Noch im Herbst hatte Mike Pompeo betont, dass es "keine Zugeständnisse" gegenüber Nordkorea geben dürfe. Trumps damalige konfrontative Haltung inklusive Beleidigungen und Geraune über die Größe des Atomknopfs hatte Pompeo gutgeheißen. Da er nun das Amt des Außenministers übernimmt, ist davon auszugehen, dass Pompeo die Kehrtwende Trumps im Umgang mit Nordkorea goutiert oder zumindest bereit ist, sie mitzutragen und für sie zu werben. Wie genau das Treffen, das für Mai angesetzt ist, vorbereitet werden soll, scheint weiter unklar.
Und hier erbt Pompeo ein Problem, für das viele Beobachter Rex Tillerson verantwortlich machen: Das US-Außenministerium ist personell ausgehöhlt, viele Top-Posten sind nicht mit Experten besetzt und viele Karriere-Diplomaten haben aus Frust gekündigt. Es ist davon auszugehen, dass nicht nur demokratische Senatoren Pompeo bei dessen Anhörung zu diesem Themenkomplex löchern werden.

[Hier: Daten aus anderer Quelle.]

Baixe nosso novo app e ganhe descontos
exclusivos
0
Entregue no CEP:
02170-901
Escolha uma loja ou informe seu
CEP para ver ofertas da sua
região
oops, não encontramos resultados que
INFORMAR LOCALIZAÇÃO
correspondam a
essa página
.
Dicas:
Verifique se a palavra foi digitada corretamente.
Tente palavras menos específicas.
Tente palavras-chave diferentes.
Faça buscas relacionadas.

Sollte es Pompeo versuchen oder sollte es ihm gar gelingen, die offenen Stellen im State Department nachzubesetzen und die Anerkennung für die Arbeit der Diplomaten wieder zu steigern, wäre dies eine enorme Verbesserung. Denn ansonsten gilt weiterhin der erschreckend offene Satz, mit dem Verteidigungsminister Jim Mattis an die Bedeutung der Diplomaten zur Verhinderung von Kriegen erinnerte: "Wenn ihr das Außenministerium nicht mit genügend Geld ausstattet, muss ich mehr Munition anschaffen."